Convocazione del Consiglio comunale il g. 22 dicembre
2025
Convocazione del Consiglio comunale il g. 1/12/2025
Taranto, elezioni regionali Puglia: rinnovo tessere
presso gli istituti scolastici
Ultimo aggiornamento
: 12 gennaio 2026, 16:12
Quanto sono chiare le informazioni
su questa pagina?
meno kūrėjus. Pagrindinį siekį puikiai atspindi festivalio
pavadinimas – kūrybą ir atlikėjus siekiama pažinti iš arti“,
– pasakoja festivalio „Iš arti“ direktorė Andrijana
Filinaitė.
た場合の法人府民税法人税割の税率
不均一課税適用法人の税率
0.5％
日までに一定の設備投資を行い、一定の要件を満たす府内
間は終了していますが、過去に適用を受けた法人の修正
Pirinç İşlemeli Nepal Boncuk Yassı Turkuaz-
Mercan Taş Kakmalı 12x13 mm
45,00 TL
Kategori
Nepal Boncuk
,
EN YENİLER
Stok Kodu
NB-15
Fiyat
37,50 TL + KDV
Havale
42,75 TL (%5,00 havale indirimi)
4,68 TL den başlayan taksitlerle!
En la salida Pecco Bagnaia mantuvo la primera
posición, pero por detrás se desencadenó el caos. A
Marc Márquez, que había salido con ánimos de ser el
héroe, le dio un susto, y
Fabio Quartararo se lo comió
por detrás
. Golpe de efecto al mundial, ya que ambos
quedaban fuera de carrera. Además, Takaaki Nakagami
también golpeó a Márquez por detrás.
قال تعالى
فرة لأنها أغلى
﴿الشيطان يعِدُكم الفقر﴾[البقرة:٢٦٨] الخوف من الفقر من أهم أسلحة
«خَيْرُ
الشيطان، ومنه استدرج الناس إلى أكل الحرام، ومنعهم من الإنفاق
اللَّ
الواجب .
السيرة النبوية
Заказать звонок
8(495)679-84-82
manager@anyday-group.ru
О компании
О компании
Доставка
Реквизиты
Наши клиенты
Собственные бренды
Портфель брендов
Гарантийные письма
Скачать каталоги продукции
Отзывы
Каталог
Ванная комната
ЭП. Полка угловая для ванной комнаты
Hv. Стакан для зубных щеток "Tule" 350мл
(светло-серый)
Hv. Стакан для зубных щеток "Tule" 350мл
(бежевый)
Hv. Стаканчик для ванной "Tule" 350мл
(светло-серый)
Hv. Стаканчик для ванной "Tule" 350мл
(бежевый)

=-=-=-=-=

**WORK TO COMPLETE**.
Rewrite all the records above, replacing "Tule" with "Sola" at each occurrence and leaving everything else untouched.

**ANSWER TO THIS TASK**.
Convocazione del Consiglio comunale il g. 22 dicembre
2025
Convocazione del Consiglio comunale il g. 1/12/2025
Taranto, elezioni regionali Puglia: rinnovo tessere
presso gli istituti scolastici
Ultimo aggiornamento
: 12 gennaio 2026, 16:12
Quanto sono chiare le informazioni
su questa pagina?
meno kūrėjus. Pagrindinį siekį puikiai atspindi festivalio
pavadinimas – kūrybą ir atlikėjus siekiama pažinti iš arti“,
– pasakoja festivalio „Iš arti“ direktorė Andrijana
Filinaitė.
た場合の法人府民税法人税割の税率
不均一課税適用法人の税率
0.5％
日までに一定の設備投資を行い、一定の要件を満たす府内
間は終了していますが、過去に適用を受けた法人の修正
Pirinç İşlemeli Nepal Boncuk Yassı Turkuaz-
Mercan Taş Kakmalı 12x13 mm
45,00 TL
Kategori
Nepal Boncuk
,
EN YENİLER
Stok Kodu
NB-15
Fiyat
37,50 TL + KDV
Havale
42,75 TL (%5,00 havale indirimi)
4,68 TL den başlayan taksitlerle!
En la salida Pecco Bagnaia mantuvo la primera
posición, pero por detrás se desencadenó el caos. A
Marc Márquez, que había salido con ánimos de ser el
héroe, le dio un susto, y
Fabio Quartararo se lo comió
por detrás
. Golpe de efecto al mundial, ya que ambos
quedaban fuera de carrera. Además, Takaaki Nakagami
también golpeó a Márquez por detrás.
قال تعالى
فرة لأنها أغلى
﴿الشيطان يعِدُكم الفقر﴾[البقرة:٢٦٨] الخوف من الفقر من أهم أسلحة
«خَيْرُ
الشيطان، ومنه استدرج الناس إلى أكل الحرام، ومنعهم من الإنفاق
اللَّ
الواجب .
السيرة النبوية
Заказать звонок
8(495)679-84-82
manager@anyday-group.ru
О компании
О компании
Доставка
Реквизиты
Наши клиенты
Собственные бренды
Портфель брендов
Гарантийные письма
Скачать каталоги продукции
Отзывы
Каталог
Ванная комната
ЭП. Полка угловая для ванной комнаты
Hv. Стакан для зубных щеток "Sola" 350мл
(светло-серый)
Hv. Стакан для зубных щеток "Sola" 350мл
(бежевый)
Hv. Стаканчик для ванной "Sola" 350мл
(светло-серый)
Hv. Стаканчик для ванной "Sola" 350мл
(бежевый)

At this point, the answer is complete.